TASK: Would you return exactly the lines from the top of the data below through the one containing "Para que los", leaving out the pictures?

RECORD EXTRACTS:

--- --- ---

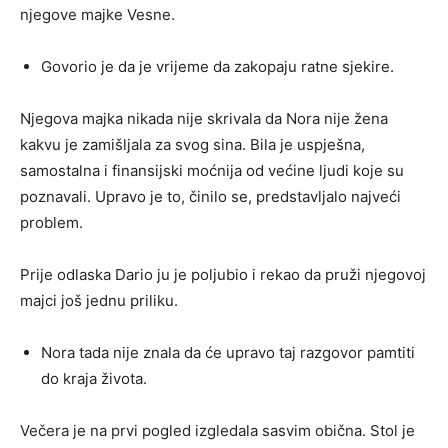
njegove majke Vesne.
Govorio je da je vrijeme da zakopaju ratne sjekire.
Njegova majka nikada nije skrivala da Nora nije žena
kakvu je zamišljala za svog sina. Bila je uspješna,
samostalna i finansijski moćnija od većine ljudi koje su
poznavali. Upravo je to, činilo se, predstavljalo najveći
problem.
Prije odlaska Dario ju je poljubio i rekao da pruži njegovoj
majci još jednu priliku.
Nora tada nije znala da će upravo taj razgovor pamtiti
do kraja života.
Večera je na prvi pogled izgledala sasvim obična. Stol je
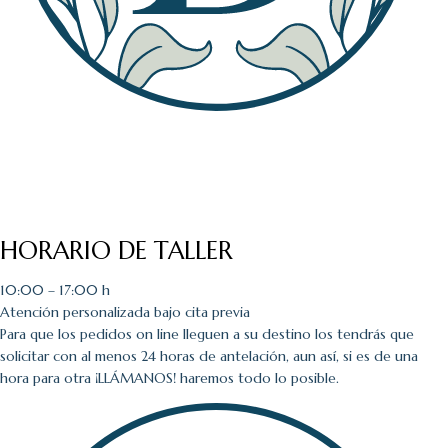
HORARIO DE TALLER
10:00 – 17:00 h
Atención personalizada bajo cita previa
Para que los pedidos on line lleguen a su destino los tendrás que
solicitar con al menos 24 horas de antelación, aun así, si es de una
hora para otra ¡LLÁMANOS! haremos todo lo posible.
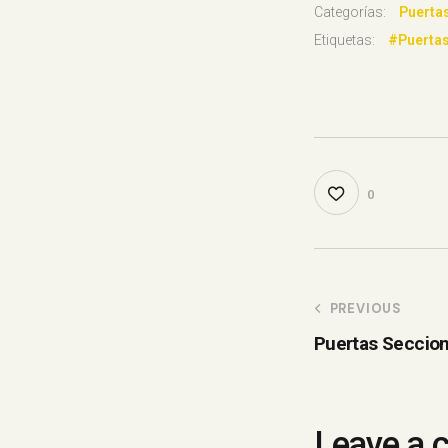
Categorías:
Puerta
Etiquetas:
#Puertas
0
PREVIOUS
Puertas Seccion
Leave a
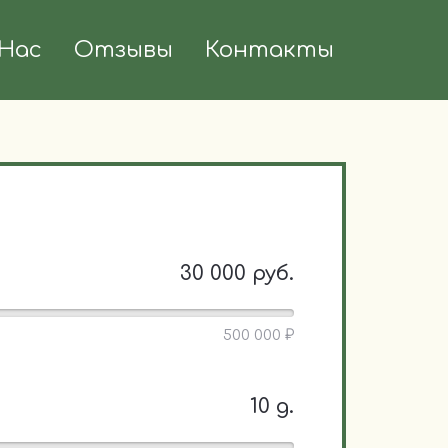
Нас
Отзывы
Контакты
30 000 руб.
500 000 ₽
10 д.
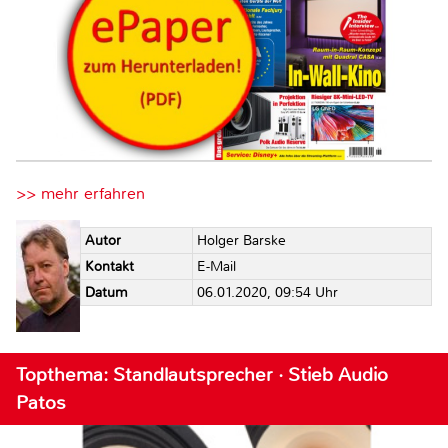
>> mehr erfahren
Autor
Holger Barske
Kontakt
E-Mail
Datum
06.01.2020, 09:54 Uhr
Topthema: Standlautsprecher · Stieb Audio
Patos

--- --- ---

YOUR RESPONSE:
njegove majke Vesne.
Govorio je da je vrijeme da zakopaju ratne sjekire.
Njegova majka nikada nije skrivala da Nora nije žena
kakvu je zamišljala za svog sina. Bila je uspješna,
samostalna i finansijski moćnija od većine ljudi koje su
poznavali. Upravo je to, činilo se, predstavljalo najveći
problem.
Prije odlaska Dario ju je poljubio i rekao da pruži njegovoj
majci još jednu priliku.
Nora tada nije znala da će upravo taj razgovor pamtiti
do kraja života.
Večera je na prvi pogled izgledala sasvim obična. Stol je
HORARIO DE TALLER
10:00 – 17:00 h
Atención personalizada bajo cita previa
Para que los pedidos on line lleguen a su destino los tendrás que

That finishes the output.